Doors are likely to be opened and closed frequently and even left open inadvertently during the hectic holidays. Dogs should be on leash for guest arrivals if they might bolt out an open door. Make sure all pets are wearing their collars and that their tags are up to date as well as their microchip information.
In general, try to keep your pet on their regular schedule as much as possible. Everyone is busy, but your dogs still needs their walks, regardless of the weather. Even if they don’t like walking in the rain or snow, they still need exercise, both mental and physical. They need to sniff and explore! And don’t neglect one-on-one time with any of your pets. It’s good for them, and it’s a good stress-reducer for you as well.
If you are introducing your pets to new people, take it slow. You can let guests give them treats IF you are reinforcing calm/friendly behaviors. You don’t want your guests giving them treats if your dogs are anxious as giving the treats then simply reinforces the anxiety! Keep your dogs on leash at the front door and stand on the leashes so that they don’t jump up on guests. Or have them tethered away from the door or behind a gate so your guests can come inside your home without issue.
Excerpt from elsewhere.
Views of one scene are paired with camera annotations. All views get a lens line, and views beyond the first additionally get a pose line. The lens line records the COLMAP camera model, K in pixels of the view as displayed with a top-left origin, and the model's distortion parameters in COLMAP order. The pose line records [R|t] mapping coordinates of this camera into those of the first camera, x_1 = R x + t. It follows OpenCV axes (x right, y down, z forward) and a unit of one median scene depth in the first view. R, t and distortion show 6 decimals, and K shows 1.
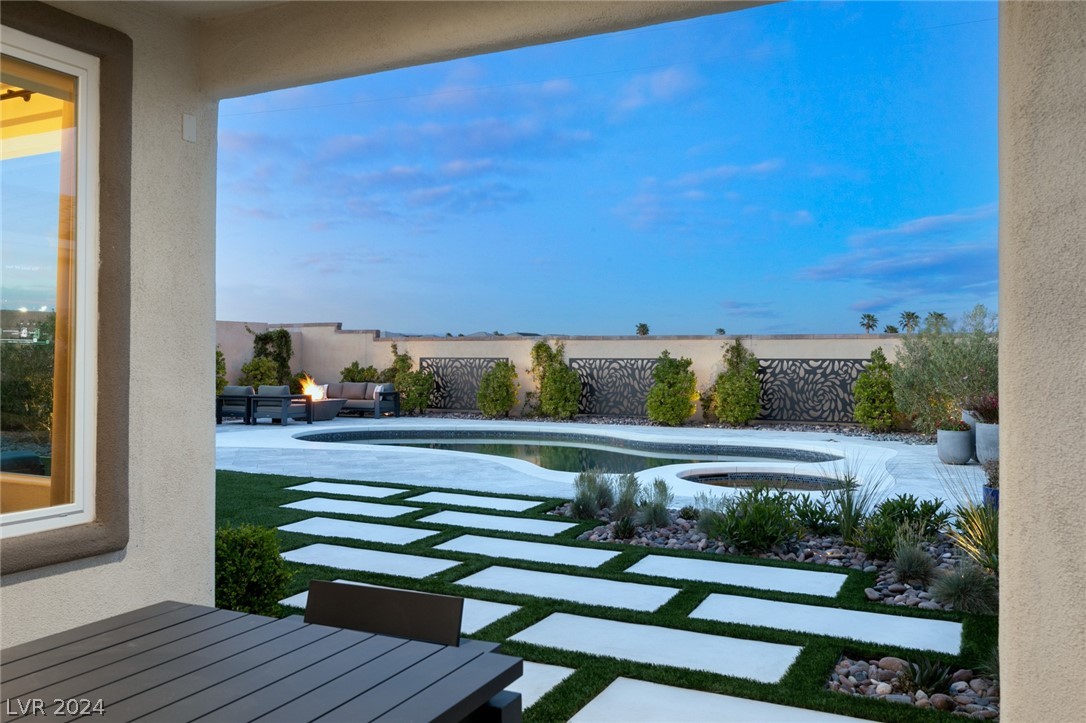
lens RADIAL K [[878.6, 0, 543.0], [0, 878.6, 361.5], [0, 0, 1]] dist [0.008050, 0.001176]
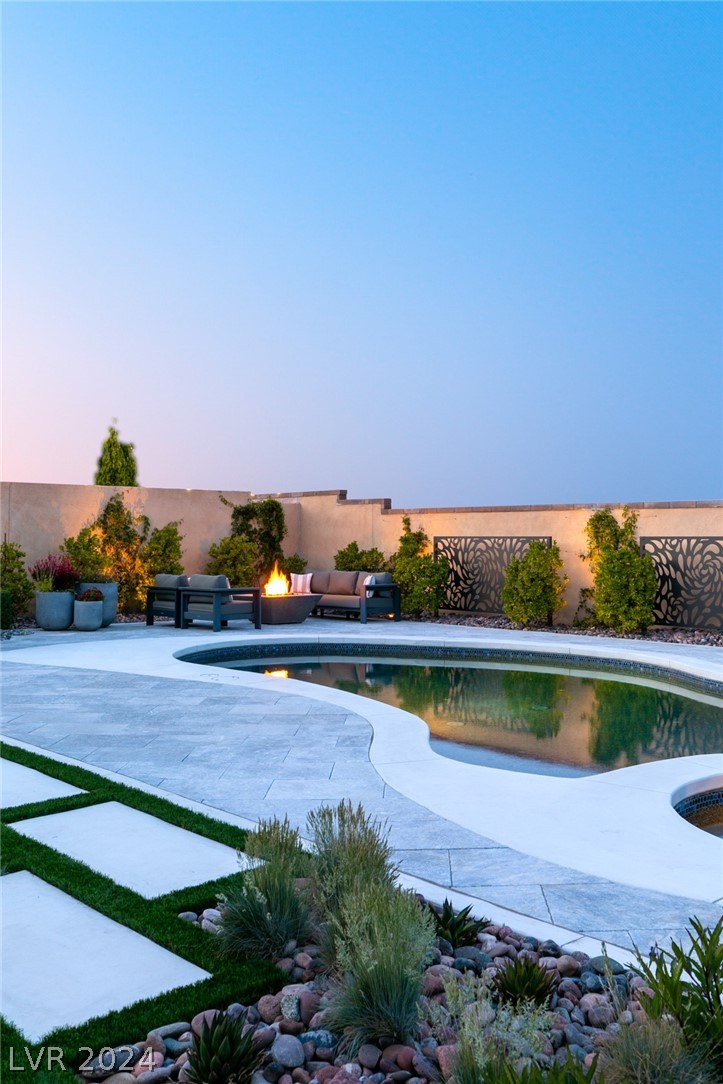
lens RADIAL K [[1007.3, 0, 361.5], [0, 1007.3, 542.0], [0, 0, 1]] dist [-0.001687, -0.000106]
pose [[0.935966, 0.000364, -0.352090, 0.093637], [-0.000931, 0.999999, -0.001440, 0.001174], [0.352089, 0.001676, 0.935965, 0.237931]]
Finally, if you are taking your dog with you to someone else’s home, make sure they are up for this kind of challenge. The only dogs who should be houseguests in someone else’s home are those that are housetrained, don’t suffer from separation anxiety, aren’t incessant barkers, and can be crated or confined when needed. Anxious or ill-mannered dogs do not make good houseguests!
And if you want to deck your pets out for the holidays, make sure, in advance, they enjoy their festive duds. Hopefully, they will be as tolerant as these two. Happy Holidays to you and your furred and feathered companions!